Fleur and Daisy, it seems, are not “flowers growing in the same field” after all. Daisy, a born actress, has sprung up on acreage closer to Charmian. But Fleur is as beguiled by Daisy as she is by her mother. It is her charming flaw that she never gives up on these egotists. She comments with characteristic wryness about her parents, “Nine times out of ten, when a cloudburst of trouble soaked my shoulders, they didn’t deign to hand me a towel. It was that tenth time, when they supported me, that lured me back to them.” Leslie keeps her plot spinning like the bottle Charmian mortifyingly sets into motion at Fleur’s 11th birthday party to generate her daughter’s first kiss. Stranded at school over Thanksgiving because her parents won’t fly her home, Fleur and her buddies go on a bender and a graffiti-fest. Their punishment is community service at a camp of destitute Mexican migrant workers. Poverty, bigotry and social injustice outrage Fleur in a way that her over-the-top parents never do. She develops a social conscience. Leslie’s heroine is the most pleasant, least sullen adolescent this side of paradise -- but she does have a backbone.
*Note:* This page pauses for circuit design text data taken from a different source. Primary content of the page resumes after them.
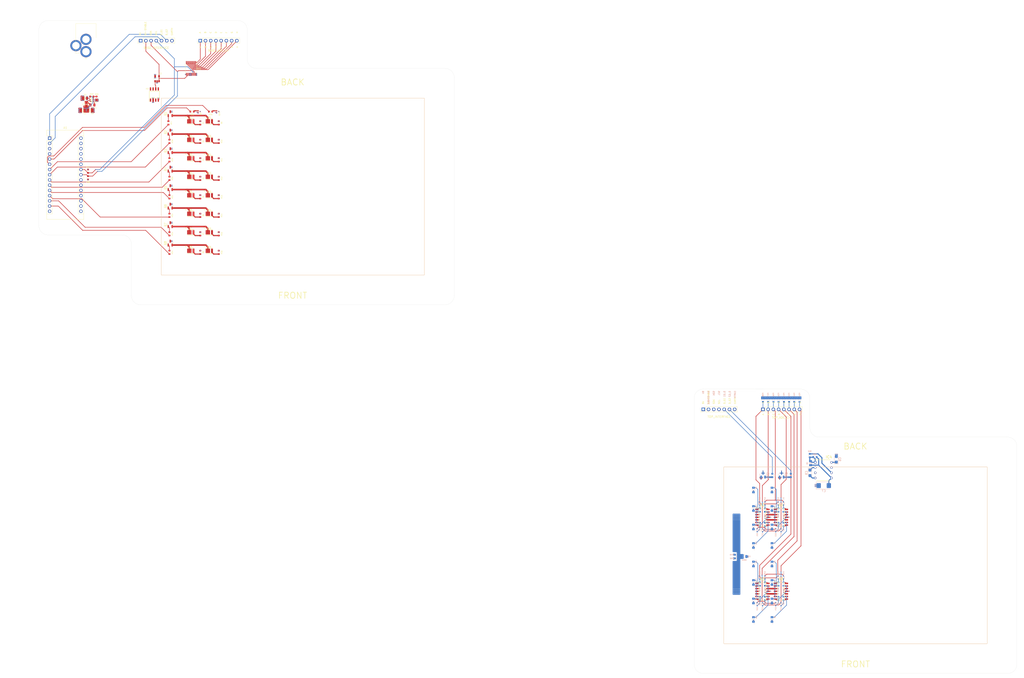
<source format=kicad_pcb>
(kicad_pcb (version 20211014) (generator pcbnew)

  (general
    (thickness 4.69)
  )

  (paper "A2")
  (layers
    (0 "F.Cu" signal)
    (1 "In1.Cu" power "Earth")
    (2 "In2.Cu" power "Power")
    (31 "B.Cu" signal)
    (32 "B.Adhes" user "B.Adhesive")
    (33 "F.Adhes" user "F.Adhesive")
    (34 "B.Paste" user)
    (35 "F.Paste" user)
    (36 "B.SilkS" user "B.Silkscreen")
    (37 "F.SilkS" user "F.Silkscreen")
    (38 "B.Mask" user)
    (39 "F.Mask" user)
    (40 "Dwgs.User" user "User.Drawings")
    (41 "Cmts.User" user "User.Comments")
    (42 "Eco1.User" user "User.Eco1")
    (43 "Eco2.User" user "User.Eco2")
    (44 "Edge.Cuts" user)
    (45 "Margin" user)
    (46 "B.CrtYd" user "B.Courtyard")
    (47 "F.CrtYd" user "F.Courtyard")
    (48 "B.Fab" user)
    (49 "F.Fab" user)
  )

  (setup
    (stackup
      (layer "F.SilkS" (type "Top Silk Screen"))
      (layer "F.Paste" (type "Top Solder Paste"))
      (layer "F.Mask" (type "Top Solder Mask") (thickness 0.01))
      (layer "F.Cu" (type "copper") (thickness 0.035))
      (layer "dielectric 1" (type "core") (thickness 1.51) (material "FR4") (epsilon_r 4.5) (loss_tangent 0.02))
      (layer "In1.Cu" (type "copper") (thickness 0.035))
      (layer "dielectric 2" (type "prepreg") (thickness 1.51) (material "FR4") (epsilon_r 4.5) (loss_tangent 0.02))
      (layer "In2.Cu" (type "copper") (thickness 0.035))
      (layer "dielectric 3" (type "core") (thickness 1.51) (material "FR4") (epsilon_r 4.5) (loss_tangent 0.02))
      (layer "B.Cu" (type "copper") (thickness 0.035))
      (layer "B.Mask" (type "Bottom Solder Mask") (thickness 0.01))
      (layer "B.Paste" (type "Bottom Solder Paste"))
      (layer "B.SilkS" (type "Bottom Silk Screen"))
      (copper_finish "None")
      (dielectric_constraints no)
    )
    (pad_to_mask_clearance 0)
    (solder_mask_min_width 0.1016)
    (grid_origin 102.6 68.8)
    (pcbplotparams
      (layerselection 0x00010fc_ffffffff)
      (disableapertmacros false)
      (usegerberextensions true)
      (usegerberattributes true)
      (usegerberadvancedattributes false)
      (creategerberjobfile false)
      (svguseinch false)
      (svgprecision 6)
      (excludeedgelayer true)
      (plotframeref false)
      (viasonmask false)
      (mode 1)
      (useauxorigin false)
      (hpglpennumber 1)
      (hpglpenspeed 20)
      (hpglpendiameter 15.000000)
      (dxfpolygonmode true)
      (dxfimperialunits true)
      (dxfusepcbnewfont true)
      (psnegative false)
      (psa4output false)
      (plotreference true)
      (plotvalue true)
      (plotinvisibletext false)
      (sketchpadsonfab false)
      (subtractmaskfromsilk true)
      (outputformat 1)
      (mirror false)
      (drillshape 0)
      (scaleselection 1)
      (outputdirectory "")
    )
  )

  (net 0 "")
  (net 1 "D_G2")
  (net 2 "D_G1")
  (net 3 "unconnected-(A1-Pad3)")
  (net 4 "Earth")
  (net 5 "G1")
  (net 6 "GA")
  (net 7 "GB")
  (net 8 "GC")
  (net 9 "GD")
  (net 10 "GE")
  (net 11 "GF")
  (net 12 "GG")
  (net 13 "GH")
  (net 14 "unconnected-(A1-Pad15)")
  (net 15 "unconnected-(A1-Pad16)")
  (net 16 "unconnected-(A1-Pad17)")
  (net 17 "unconnected-(A1-Pad18)")
  (net 18 "unconnected-(A1-Pad19)")
  (net 19 "unconnected-(A1-Pad20)")
  (net 20 "unconnected-(A1-Pad21)")
  (net 21 "unconnected-(A1-Pad22)")
  (net 22 "SDA")
  (net 23 "SCL")
  (net 24 "unconnected-(A1-Pad25)")
  (net 25 "unconnected-(A1-Pad26)")
  (net 26 "unconnected-(A1-Pad27)")
  (net 27 "unconnected-(A1-Pad28)")
  (net 28 "+5V")
  (net 29 "DA")
  (net 30 "Net-(D1-Pad2)")
  (net 31 "Net-(D2-Pad2)")
  (net 32 "DB")
  (net 33 "Net-(D3-Pad2)")
  (net 34 "Net-(D4-Pad2)")
  (net 35 "DC")
  (net 36 "Net-(D5-Pad2)")
  (net 37 "Net-(D6-Pad2)")
  (net 38 "DD")
  (net 39 "Net-(D7-Pad2)")
  (net 40 "Net-(D8-Pad2)")
  (net 41 "DE")
  (net 42 "Net-(D9-Pad2)")
  (net 43 "Net-(D10-Pad2)")
  (net 44 "DF")
  (net 45 "Net-(D11-Pad2)")
  (net 46 "Net-(D12-Pad2)")
  (net 47 "DG")
  (net 48 "Net-(D13-Pad2)")
  (net 49 "Net-(D14-Pad2)")
  (net 50 "DH")
  (net 51 "Net-(D15-Pad2)")
  (net 52 "Net-(D16-Pad2)")
  (net 53 "Net-(Q2-Pad1)")
  (net 54 "Net-(Q4-Pad1)")
  (net 55 "Net-(Q7-Pad1)")
  (net 56 "Net-(Q9-Pad1)")
  (net 57 "D1")
  (net 58 "D_D1")
  (net 59 "D_D2")
  (net 60 "D2")
  (net 61 "ADC_A")
  (net 62 "ADC_B")
  (net 63 "ADC_C")
  (net 64 "ADC_D")
  (net 65 "ADC_E")
  (net 66 "ADC_F")
  (net 67 "ADC_G")
  (net 68 "ADC_H")
  (net 69 "G2")
  (net 70 "SW")
  (net 71 "BST")
  (net 72 "+9V")
  (net 73 "unconnected-(IC1-Pad5)")
  (net 74 "FB")
  (net 75 "5VSTABLE")
  (net 76 "5VSTABLE_TOP")
  (net 77 "ADC_A_T")
  (net 78 "ADC_B_T")
  (net 79 "ADC_C_T")
  (net 80 "ADC_D_T")
  (net 81 "ADC_E_T")
  (net 82 "ADC_F_T")
  (net 83 "ADC_G_T")
  (net 84 "ADC_H_T")
  (net 85 "D_G1_T")
  (net 86 "D_G2_T")
  (net 87 "GND")
  (net 88 "9V_TOP")
  (net 89 "SDA_TOP")
  (net 90 "SCL_TOP")
  (net 91 "100mV")
  (net 92 "Net-(A2-Pad13)")
  (net 93 "Net-(A3-Pad2)")
  (net 94 "Net-(A3-Pad6)")
  (net 95 "Net-(A3-Pad13)")
  (net 96 "Net-(A4-Pad6)")
  (net 97 "Net-(A5-Pad6)")
  (net 98 "Net-(A5-Pad13)")
  (net 99 "Net-(IC2-Pad1)")
  (net 100 "unconnected-(IC3-Pad1)")
  (net 101 "unconnected-(IC3-Pad3)")
  (net 102 "unconnected-(IC3-Pad5)")
  (net 103 "unconnected-(IC3-Pad7)")
  (net 104 "unconnected-(IC3-Pad8)")
  (net 105 "Net-(Q12-Pad1)")
  (net 106 "Net-(Q11-Pad1)")
  (net 107 "Net-(Q8-Pad1)")
  (net 108 "Net-(Q6-Pad1)")
  (net 109 "Net-(Q5-Pad1)")
  (net 110 "Net-(Q3-Pad1)")
  (net 111 "Net-(Q10-Pad1)")
  (net 112 "Net-(Q1-Pad1)")
  (net 113 "Net-(A5-Pad9)")
  (net 114 "Net-(A5-Pad2)")
  (net 115 "Net-(A4-Pad9)")
  (net 116 "Net-(A4-Pad2)")
  (net 117 "Net-(A4-Pad13)")
  (net 118 "Net-(A3-Pad9)")
  (net 119 "Net-(A2-Pad9)")
  (net 120 "Net-(A2-Pad6)")
  (net 121 "Net-(A2-Pad2)")
  (net 122 "/OA")
  (net 123 "/OB")
  (net 124 "/OD")
  (net 125 "/OC")
  (net 126 "/OE")
  (net 127 "/OF")
  (net 128 "/OH")
  (net 129 "/OG")
  (net 130 "/OA2")
  (net 131 "/OB2")
  (net 132 "/OD2")
  (net 133 "/OC2")
  (net 134 "/OE2")
  (net 135 "/OF2")
  (net 136 "/OH2")
  (net 137 "/OG2")
  (net 138 "-5V")
  (net 139 "Net-(C8-Pad1)")
  (net 140 "Net-(IC4-Pad6)")
  (net 141 "unconnected-(IC4-Pad7)")
  (net 142 "Net-(C9-Pad2)")
  (net 143 "Net-(C9-Pad1)")

  (footprint "Resistor_SMD:R_0603_1608Metric" (layer "F.Cu") (at 71.15 68.8 90))

  (footprint "Capacitor_SMD:C_0805_2012Metric" (layer "F.Cu") (at 65.6 68.8))

  (footprint "Connector_PinHeader_2.54mm:PinHeader_1x08_P2.54mm_Vertical" (layer "F.Cu") (at 121.6 40.8 90))

  (footprint "MountingHole:MountingHole_2.5mm" (layer "F.Cu") (at 92.6 58.8))

  (footprint "SamacSys_Parts:GRJTLPS123G7H4451150R33" (layer "F.Cu") (at 125.98 107.04))

  (footprint "SamacSys_Parts:GRJTLPS123G7H4451150R33" (layer "F.Cu") (at 125.98 98.04))

  (footprint "Resistor_SMD:R_0603_1608Metric" (layer "F.Cu") (at 121.6 134.8 -90))

  (footprint "Resistor_SMD:R_0603_1608Metric" (layer "F.Cu") (at 106.6 98.8 -90))

  (footprint "Capacitor_SMD:C_0805_2012Metric" (layer "F.Cu") (at 69.15 72.1))

  (footprint "Resistor_SMD:R_0603_1608Metric" (layer "F.Cu") (at 130.6 134.8 -90))

  (footprint "Capacitor_SMD:C_0805_2012Metric" (layer "F.Cu") (at 67.95 74.7 180))

  (footprint "Resistor_SMD:R_0603_1608Metric" (layer "F.Cu") (at 121.6 125.8 -90))

  (footprint "Resistor_SMD:R_0603_1608Metric" (layer "F.Cu") (at 130.6 107.8 -90))

  (footprint "SamacSys_Parts:SOIC127P600X175-14N" (layer "F.Cu") (at 394.95 308.7))

  (footprint "Resistor_SMD:R_0603_1608Metric" (layer "F.Cu") (at 106.6 134.8 -90))

  (footprint "Resistor_SMD:R_0603_1608Metric" (layer "F.Cu") (at 130.6 125.8 -90))

  (footprint "Resistor_SMD:R_0603_1608Metric" (layer "F.Cu") (at 130.6 80.8 -90))

  (footprint "SamacSys_Parts:GRJTLPS123G7H4451150R33" (layer "F.Cu") (at 116.98 107.04))

  (footprint "SamacSys_Parts:GRJTLPS123G7H4451150R33" (layer "F.Cu") (at 116.98 134.04))

  (footprint "Package_SO:TSSOP-16_4.4x5mm_P0.65mm" (layer "F.Cu") (at 117.1 54.3 -90))

  (footprint "SamacSys_Parts:GRJTLPS123G7H4451150R33" (layer "F.Cu") (at 116.98 143.04))

  (footprint "SamacSys_Parts:NTK3134NT5G" (layer "F.Cu") (at 121.1 75.3 -90))

  (footprint "Package_TO_SOT_SMD:SOT-23" (layer "F.Cu") (at 106.98 85.3 90))

  (footprint "MountingHole:MountingHole_2.5mm" (layer "F.Cu") (at 240.6 58.8))

  (footprint "SamacSys_Parts:INDPM2016X100N" (layer "F.Cu") (at 66.2 71.75 -90))

  (footprint "SamacSys_Parts:TA75S558FLF" (layer "F.Cu") (at 100.6 59.3))

  (footprint "Resistor_SMD:R_0603_1608Metric" (layer "F.Cu") (at 121.6 107.8 -90))

  (footprint "Connector_PinHeader_2.54mm:PinHeader_1x08_P2.54mm_Vertical" (layer "F.Cu") (at 395.2 220.2 90))

  (footprint "Resistor_SMD:R_0603_1608Metric" (layer "F.Cu") (at 106.6 125.8 -90))

  (footprint "SamacSys_Parts:GRJTLPS123G7H4451150R33" (layer "F.Cu") (at 116.98 98.04))

  (footprint "Package_TO_SOT_SMD:SOT-23" (layer "F.Cu") (at 106.98 121.3 90))

  (footprint "Resistor_SMD:R_0603_1608Metric" (layer "F.Cu") (at 106.6 89.8 -90))

  (footprint "Resistor_SMD:R_0603_1608Metric" (layer "F.Cu") (at 106.6 116.8 -90))

  (footprint "Resistor_SMD:R_0603_1608Metric" (layer "F.Cu") (at 67 107.525 -90))

  (footprint "SamacSys_Parts:SOIC127P600X175-14N" (layer "F.Cu") (at 403.95 308.7))

  (footprint "MountingHole:MountingHole_2.5mm" (layer "F.Cu") (at 92.6 164.8))

  (footprint "Package_TO_SOT_SMD:SOT-23" (layer "F.Cu") (at 106.98 94.3 90))

  (footprint "Resistor_SMD:R_0603_1608Metric" (layer "F.Cu") (at 126.6 75.3 180))

  (footprint "Package_TO_SOT_SMD:SOT-23" (layer "F.Cu") (at 106.98 103.3 90))

  (footprint "SamacSys_Parts:GRJTLPS123G7H4451150R33" (layer "F.Cu") (at 116.98 116.04))

  (footprint "Resistor_SMD:R_0603_1608Metric" (layer "F.Cu") (at 67 104.3 90))

  (footprint "Package_TO_SOT_SMD:SOT-23" (layer "F.Cu") (at 106.98 139.3 90))

  (footprint "Resistor_SMD:R_0603_1608Metric" (layer "F.Cu") (at 117.6 75.3 180))

  (footprint "Connector_PinHeader_2.54mm:PinHeader_1x07_P2.54mm_Vertical" (layer "F.Cu") (at 366.2 220.2 90))

  (footprint "Resistor_SMD:R_0603_1608Metric" (layer "F.Cu") (at 106.6 107.8 -90))

  (footprint "SamacSys_Parts:GRJTLPS123G7H4451150R33" (layer "F.Cu") (at 125.98 89.04))

  (footprint "SamacSys_Parts:SOIC127P600X175-14N" (layer "F.Cu") (at 394.95 272.7))

  (footprint "SamacSys_Parts:GRJTLPS123G7H4451150R33" (layer "F.Cu") (at 116.98 89.04))

  (footprint "SamacSys_Parts:GRJTLPS123G7H4451150R33" (layer "F.Cu") (at 125.98 116.04))

  (footprint "SamacSys_Parts:NTK3134NT5G" (layer "F.Cu") (at 130.1 75.3 -90))

  (footprint "Capacitor_SMD:C_0805_2012Metric" (layer "F.Cu") (at 64.45 74.7))

  (footprint "Resistor_SMD:R_0603_1608Metric" (layer "F.Cu") (at 121.6 98.8 -90))

  (footprint "SamacSys_Parts:GRJTLPS123G7H4451150R33" (layer "F.Cu") (at 125.98 125.04))

  (footprint "SamacSys_Parts:GRJTLPS123G7H4451150R33" (layer "F.Cu") (at 125.98 80.04))

  (footprint "Resistor_SMD:R_0603_1608Metric" (layer "F.Cu") (at 121.6 89.8 -90))

  (footprint "Resistor_SMD:R_0603_1608Metric" (layer "F.Cu") (at 130.6 116.8 -90))

  (footprint "SamacSys_Parts:GRJTLPS123G7H4451150R33" (layer "F.Cu") (at 116.98 125.04))

  (footprint "Resistor_SMD:R_0603_1608Metric" (layer "F.Cu") (at 130.6 98.8 -90))

  (footprint "Module:Arduino_Nano" (layer "F.Cu")
    (tedit 58ACAF70) (tstamp d265d162-5266-4766-98cd-3ee9d5956c23)
    (at 48.335028 88.25)
    (descr "Arduino Nano, http://www.mouser.com/pdfdocs/Gravitech_Arduino_Nano3_0.pdf")
    (tags "Arduino Nano")
    (property "Sheetfile" "OPSpec_v0.0.2.kicad_sch")
    (property "Sheetname" "")
    (path "/656b7eb4-55e4-4e65-a990-0f3c0f855970")
    (attr through_hole)
    (fp_text reference "A1" (at 7.62 -5.08) (layer "F.SilkS")
      (effects (font (size 1 1) (thickness 0.15)))
      (tstamp 7afe20bb-f7b2-426b-82f6-24e4a4982ee6)
    )
    (fp_text value "Arduino_Nano_v3.x" (at 8.89 19.05 90) (layer "F.Fab")
      (effects (font (size 1 1) (thickness 0.15)))
      (tstamp 83ec4fd9-33ab-401d-9925-af994df76cbf)
    )
    (fp_text user "${REFERENCE}" (at 6.35 19.05 90) (layer "F.Fab")
      (effects (font (size 1 1) (thickness 0.15)))
      (tstamp 47002c9a-3ff5-4a95-9869-d166d5ea175c)
    )
    (fp_line (start 1.27 1.27) (end 1.27 -1.27) (layer "F.SilkS") (width 0.12) (tstamp 288db6e5-3b34-4ac6-a3e0-83696066ca4d))
    (fp_line (start 16.64 -3.94) (end -1.4 -3.94) (layer "F.SilkS") (width 0.12) (tstamp 3ba29011-a142-4a8a-bc30-c9181a48cdd5))
    (fp_line (start 1.27 36.83) (end -1.4 36.83) (layer "F.SilkS") (width 0.12) (tstamp 3c89eb33-f08e-41dc-8b58-fd9c4690fd0b))
    (fp_line (start -1.4 -3.94) (end -1.4 -1.27) (layer "F.SilkS") (width 0.12) (tstamp 47bc9318-eec9-449f-8395-c304cc3d6da1))
    (fp_line (start 1.27 1.27) (end -1.4 1.27) (layer "F.SilkS") (width 0.12) (tstamp 6ff06204-66fc-401b-9699-a96f32caf9a8))
    (fp_line (start 1.27 -1.27) (end -1.4 -1.27) (layer "F.SilkS") (width 0.12) (tstamp b644a356-9f68-47d1-859b-ab94cc94fa8d))
    (fp_line (start -1.4 1.27) (end -1.4 39.5) (layer "F.SilkS") (width 0.12) (tstamp d07967e4-5652-4b69-8324-3ef1dbfa49ac))
    (fp_line (start 13.97 -1.27) (end 13.97 36.83) (layer "F.SilkS") (width 0.12) (tstamp dc9b8e45-84ea-47a9-911a-8806677ff3c4))
    (fp_line (start -1.4 39.5) (end 16.64 39.5) (layer "F.SilkS") (width 0.12) (tstamp dd088eeb-e746-4da3-9872-3961f03ca288))
    (fp_line (start 1.27 1.27) (end 1.27 36.83) (layer "F.SilkS") (width 0.12) (tstamp dd691667-8cbc-4e8a-a21f-f80bf978c476))
    (fp_line (start 13.97 -1.27) (end 16.64 -1.27) (layer "F.SilkS") (width 0.12) (tstamp dffb39df-461f-4adc-abce-300efef85900))
    (fp_line (start 16.64 39.5) (end 16.64 -3.94) (layer "F.SilkS"
... [1021934 chars truncated]
</source>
With this sequel, Leslie attempts a more linear narrative than in the episodic series of linked stories that made up her first novel. Her strengths remain her strong characterizations and deft ability to delight us with outlandish observations or unexpected tender moments. Far more than plot, it is Fleur’s engaging voice that carries Leslie’s books. In building toward its resolution, “Fleur de Leigh in Exile” flirts dangerously with overearnest sentimentality. But as long as Leslie balances Fleur’s righteous principles with her sharp eye for the foibles of the frivolous, this is one flower that is destined to become a perennial.